[Dataset entries]
*** Begin section ***

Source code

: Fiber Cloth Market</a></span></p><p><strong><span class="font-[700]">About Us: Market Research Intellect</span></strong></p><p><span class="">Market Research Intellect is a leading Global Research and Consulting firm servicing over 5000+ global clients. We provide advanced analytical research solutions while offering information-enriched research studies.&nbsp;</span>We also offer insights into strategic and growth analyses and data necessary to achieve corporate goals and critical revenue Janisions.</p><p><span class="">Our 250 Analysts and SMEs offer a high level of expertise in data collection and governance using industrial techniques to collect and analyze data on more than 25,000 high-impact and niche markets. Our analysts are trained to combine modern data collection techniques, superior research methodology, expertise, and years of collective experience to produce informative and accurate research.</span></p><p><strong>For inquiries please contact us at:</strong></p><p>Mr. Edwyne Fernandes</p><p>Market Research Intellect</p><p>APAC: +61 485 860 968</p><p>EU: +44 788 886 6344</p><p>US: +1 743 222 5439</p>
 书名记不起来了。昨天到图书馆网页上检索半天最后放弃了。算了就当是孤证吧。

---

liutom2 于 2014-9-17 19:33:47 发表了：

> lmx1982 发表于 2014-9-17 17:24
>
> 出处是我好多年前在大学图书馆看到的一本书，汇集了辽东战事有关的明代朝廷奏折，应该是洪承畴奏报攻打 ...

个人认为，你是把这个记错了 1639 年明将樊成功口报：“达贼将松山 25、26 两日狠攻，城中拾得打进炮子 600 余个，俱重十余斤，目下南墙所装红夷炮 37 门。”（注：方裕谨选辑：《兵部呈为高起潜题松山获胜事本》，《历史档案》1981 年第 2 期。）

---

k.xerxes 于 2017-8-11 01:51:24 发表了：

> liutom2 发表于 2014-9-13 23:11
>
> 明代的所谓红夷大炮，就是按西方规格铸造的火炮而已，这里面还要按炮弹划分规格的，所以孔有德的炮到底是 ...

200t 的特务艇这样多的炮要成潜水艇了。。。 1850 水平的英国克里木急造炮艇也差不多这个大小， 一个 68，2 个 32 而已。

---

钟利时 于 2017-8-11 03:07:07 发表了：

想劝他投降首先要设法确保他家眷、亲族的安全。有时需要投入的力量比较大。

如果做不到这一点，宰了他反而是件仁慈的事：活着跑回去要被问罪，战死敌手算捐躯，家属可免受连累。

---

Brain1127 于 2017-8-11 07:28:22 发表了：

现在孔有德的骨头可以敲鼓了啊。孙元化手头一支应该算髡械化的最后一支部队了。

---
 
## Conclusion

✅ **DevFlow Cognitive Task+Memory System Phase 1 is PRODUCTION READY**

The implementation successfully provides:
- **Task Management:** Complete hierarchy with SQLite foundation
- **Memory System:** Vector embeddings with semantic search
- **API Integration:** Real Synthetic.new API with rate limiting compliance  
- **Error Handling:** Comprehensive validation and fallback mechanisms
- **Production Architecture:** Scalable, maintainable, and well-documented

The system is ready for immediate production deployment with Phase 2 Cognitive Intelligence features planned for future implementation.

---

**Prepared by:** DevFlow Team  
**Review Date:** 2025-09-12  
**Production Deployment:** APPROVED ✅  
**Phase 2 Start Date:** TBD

*** End section ***

▶ YOUR ASSIGNMENT: Arrange all the lines above as a JSON list of strings, one string per line, and leave out any blank lines.

▶ EXERCISE OUTPUT:
[
  "Source code",
  ": Fiber Cloth Market</a></span></p><p><strong><span class=\"font-[700]\">About Us: Market Research Intellect</span></strong></p><p><span class=\"\">Market Research Intellect is a leading Global Research and Consulting firm servicing over 5000+ global clients. We provide advanced analytical research solutions while offering information-enriched research studies.&nbsp;</span>We also offer insights into strategic and growth analyses and data necessary to achieve corporate goals and critical revenue Janisions.</p><p><span class=\"\">Our 250 Analysts and SMEs offer a high level of expertise in data collection and governance using industrial techniques to collect and analyze data on more than 25,000 high-impact and niche markets. Our analysts are trained to combine modern data collection techniques, superior research methodology, expertise, and years of collective experience to produce informative and accurate research.</span></p><p><strong>For inquiries please contact us at:</strong></p><p>Mr. Edwyne Fernandes</p><p>Market Research Intellect</p><p>APAC: +61 485 860 968</p><p>EU: +44 788 886 6344</p><p>US: +1 743 222 5439</p>",
  " 书名记不起来了。昨天到图书馆网页上检索半天最后放弃了。算了就当是孤证吧。",
  "---",
  "liutom2 于 2014-9-17 19:33:47 发表了：",
  "> lmx1982 发表于 2014-9-17 17:24",
  ">",
  "> 出处是我好多年前在大学图书馆看到的一本书，汇集了辽东战事有关的明代朝廷奏折，应该是洪承畴奏报攻打 ...",
  "个人认为，你是把这个记错了 1639 年明将樊成功口报：“达贼将松山 25、26 两日狠攻，城中拾得打进炮子 600 余个，俱重十余斤，目下南墙所装红夷炮 37 门。”（注：方裕谨选辑：《兵部呈为高起潜题松山获胜事本》，《历史档案》1981 年第 2 期。）",
  "---",
  "k.xerxes 于 2017-8-11 01:51:24 发表了：",
  "> liutom2 发表于 2014-9-13 23:11",
  ">",
  "> 明代的所谓红夷大炮，就是按西方规格铸造的火炮而已，这里面还要按炮弹划分规格的，所以孔有德的炮到底是 ...",
  "200t 的特务艇这样多的炮要成潜水艇了。。。 1850 水平的英国克里木急造炮艇也差不多这个大小， 一个 68，2 个 32 而已。",
  "---",
  "钟利时 于 2017-8-11 03:07:07 发表了：",
  "想劝他投降首先要设法确保他家眷、亲族的安全。有时需要投入的力量比较大。",
  "如果做不到这一点，宰了他反而是件仁慈的事：活着跑回去要被问罪，战死敌手算捐躯，家属可免受连累。",
  "---",
  "Brain1127 于 2017-8-11 07:28:22 发表了：",
  "现在孔有德的骨头可以敲鼓了啊。孙元化手头一支应该算髡械化的最后一支部队了。",
  "---",
  "## Conclusion",
  "✅ **DevFlow Cognitive Task+Memory System Phase 1 is PRODUCTION READY**",
  "The implementation successfully provides:",
  "- **Task Management:** Complete hierarchy with SQLite foundation",
  "- **Memory System:** Vector embeddings with semantic search",
  "- **API Integration:** Real Synthetic.new API with rate limiting compliance  ",
  "- **Error Handling:** Comprehensive validation and fallback mechanisms",
  "- **Production Architecture:** Scalable, maintainable, and well-documented",
  "The system is ready for immediate production deployment with Phase 2 Cognitive Intelligence features planned for future implementation.",
  "---",
  "**Prepared by:** DevFlow Team  ",
  "**Review Date:** 2025-09-12  ",
  "**Production Deployment:** APPROVED ✅  ",
  "**Phase 2 Start Date:** TBD"
]